The State of European Private Capital Markets

Why forecasts for markets and business cashflows are often wrong

The Forecaster’s Curse

There is a reason why predictions about capital markets tend to be wrong. The authors of forecasts generally extrapolate trends and cover themselves by saying other things being equal. Other things are never equal.

2024 is a year of elections. Incumbent politicians will do their utmost to have an economy performing as well as possible. Consequently, the risks to forecasts for private equity (PE) and venture capital (VC) are to the upside.

Historically, public stock markets perform best in the third year of the four-year US presidential cycle. But PE and VC do not need markets rallying in order to do deals, and stable markets at high values are potentially more attractive and likely to yield investment exits.

There is a parallel between capital market forecasting and small business budgeting. The most common way to forecast next year is to apply a percentage growth to the current year. In business, that growth rate has more to do with aspirations than the genuine prospect of sales.

The forecaster’s curse is that it’s more likely you’ll spend what you budget for costs than you’ll earn the revenue to cover expenses.

The market leading provider of data for PE and VC markets is Pitchbook. This does not make them a reliable forecaster, but their charts are a good place to start analysing European private capital markets.

Venture Capital is more volatile than Private Equity

Venture capitalists fund startups and smaller deals than private equity. Over longer periods, VC funds outperform because the potential rewards of small businesses are greatest. Over shorter periods, especially a single year, VC returns are more volatile and 2023 was such a year.

The worst year in five in prospect

While PE fundraising held up relatively well this year, VC is likely to have had it’s worst year in five. And by the end of November, the value of exits of VC-backed investments was 10% of the 2022 level.

A Year of Uncertainty

This year was a highly uncertain one for investors, with many expecting inflation and recession at the beginning of the year and being progressively and positively surprised as the months unfolded. It takes time to raise funds and arrange investments and exits, and therefore the caution ruling at the beginning of the year likely dictated trends throughout.

In uncertain times investors look to track records and size for stability. This favours PE over VC and established investors over newcomers. The top three PE investors, CVC Capital, Permira and KKR, raised a record share of the total market in 2023.

The most concentrated market in over a decade

Mega fund raises do not mean megadeals, however. The reason is higher interest rates making debt less attractive. PE deals rely on large amounts of leverage and financial engineering is the primary way external investors create value (and risk). With large debt issues off the table, there was more activity in smaller deals this year.

Megadeals at a 10-year low

European private capital markets are relatively small

Pitchbook reports that European PE assets under management doubled from 2014 to date to over €1 trillion. McKinsey estimates the European market to be one quarter the size of the US, although the gap is closing as deal values are only three times higher in the US. The European market is nonetheless small, reflecting fragmented financial markets, long-term preference for bank funding and conservative attitudes towards financial risk.
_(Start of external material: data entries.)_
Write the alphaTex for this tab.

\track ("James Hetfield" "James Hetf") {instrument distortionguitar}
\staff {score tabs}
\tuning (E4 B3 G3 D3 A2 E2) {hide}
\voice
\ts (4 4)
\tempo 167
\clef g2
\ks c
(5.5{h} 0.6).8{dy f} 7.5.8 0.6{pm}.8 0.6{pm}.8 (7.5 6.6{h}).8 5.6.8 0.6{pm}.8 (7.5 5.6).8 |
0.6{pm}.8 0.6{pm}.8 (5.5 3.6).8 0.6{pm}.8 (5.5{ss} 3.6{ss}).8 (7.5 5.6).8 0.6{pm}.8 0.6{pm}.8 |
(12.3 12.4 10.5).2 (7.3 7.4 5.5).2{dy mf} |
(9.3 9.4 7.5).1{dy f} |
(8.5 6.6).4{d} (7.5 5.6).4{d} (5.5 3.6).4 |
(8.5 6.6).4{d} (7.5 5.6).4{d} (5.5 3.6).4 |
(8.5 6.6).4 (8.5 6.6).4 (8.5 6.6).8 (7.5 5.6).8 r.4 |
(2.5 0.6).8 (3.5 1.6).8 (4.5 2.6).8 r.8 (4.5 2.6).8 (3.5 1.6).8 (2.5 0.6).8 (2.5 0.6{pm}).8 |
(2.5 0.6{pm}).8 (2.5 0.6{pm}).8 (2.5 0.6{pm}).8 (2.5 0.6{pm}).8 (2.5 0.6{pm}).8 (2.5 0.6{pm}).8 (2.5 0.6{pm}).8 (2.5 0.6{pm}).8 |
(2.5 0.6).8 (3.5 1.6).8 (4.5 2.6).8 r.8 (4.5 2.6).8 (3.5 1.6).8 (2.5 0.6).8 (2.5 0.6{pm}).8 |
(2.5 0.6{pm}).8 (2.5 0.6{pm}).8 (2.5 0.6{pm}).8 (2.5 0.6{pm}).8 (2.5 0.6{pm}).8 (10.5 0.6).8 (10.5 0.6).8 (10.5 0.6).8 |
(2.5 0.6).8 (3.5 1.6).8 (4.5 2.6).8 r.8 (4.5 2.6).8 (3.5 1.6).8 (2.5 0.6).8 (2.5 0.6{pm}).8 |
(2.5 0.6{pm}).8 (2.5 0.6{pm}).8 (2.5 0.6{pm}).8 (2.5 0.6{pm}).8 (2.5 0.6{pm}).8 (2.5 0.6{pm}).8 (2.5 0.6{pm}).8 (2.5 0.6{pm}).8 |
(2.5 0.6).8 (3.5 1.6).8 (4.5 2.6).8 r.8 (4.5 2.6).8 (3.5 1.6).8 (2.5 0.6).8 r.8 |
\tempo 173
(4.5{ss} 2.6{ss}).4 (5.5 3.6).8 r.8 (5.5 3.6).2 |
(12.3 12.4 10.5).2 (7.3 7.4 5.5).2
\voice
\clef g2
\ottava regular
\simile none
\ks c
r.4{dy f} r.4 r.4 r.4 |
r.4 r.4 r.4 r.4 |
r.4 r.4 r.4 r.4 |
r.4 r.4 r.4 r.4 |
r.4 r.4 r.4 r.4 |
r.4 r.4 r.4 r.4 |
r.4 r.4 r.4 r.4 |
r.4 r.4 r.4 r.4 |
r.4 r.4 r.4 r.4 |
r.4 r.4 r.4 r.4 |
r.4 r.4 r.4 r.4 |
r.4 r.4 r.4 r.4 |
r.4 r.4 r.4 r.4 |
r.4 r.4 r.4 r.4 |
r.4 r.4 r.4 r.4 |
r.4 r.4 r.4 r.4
Growing from a small base is easier than from a large one and we might expect European markets to surprise to the upside in 2024, especially if interest rates fall and financial conditions loosen.

The caveat is political risk in the UK, where the election may bring a new government intent on overhauling the tax-advantages of private investing. The value of private deals in the UK was more than the French and German markets combined in each of the past three years. Yet given the election is likely to be later in the year and that there were few exits in recent times, a rush to beat any changes to regulations is most likely.

Where capital market and cashflow forecasts diverge

Trend extrapolation is the reason predictions for capital markets are no more accurate than the average small business cashflow forecast.

The outlook for European PE and VC markets is cautiously optimistic, with lower inflation and interest rates and the benefit of higher public market valuations all expected to boost deal volume and value.

With 2024 a year of elections, the risks to these forecasts are to the upside. If only the same could be said about small business sales forecasts.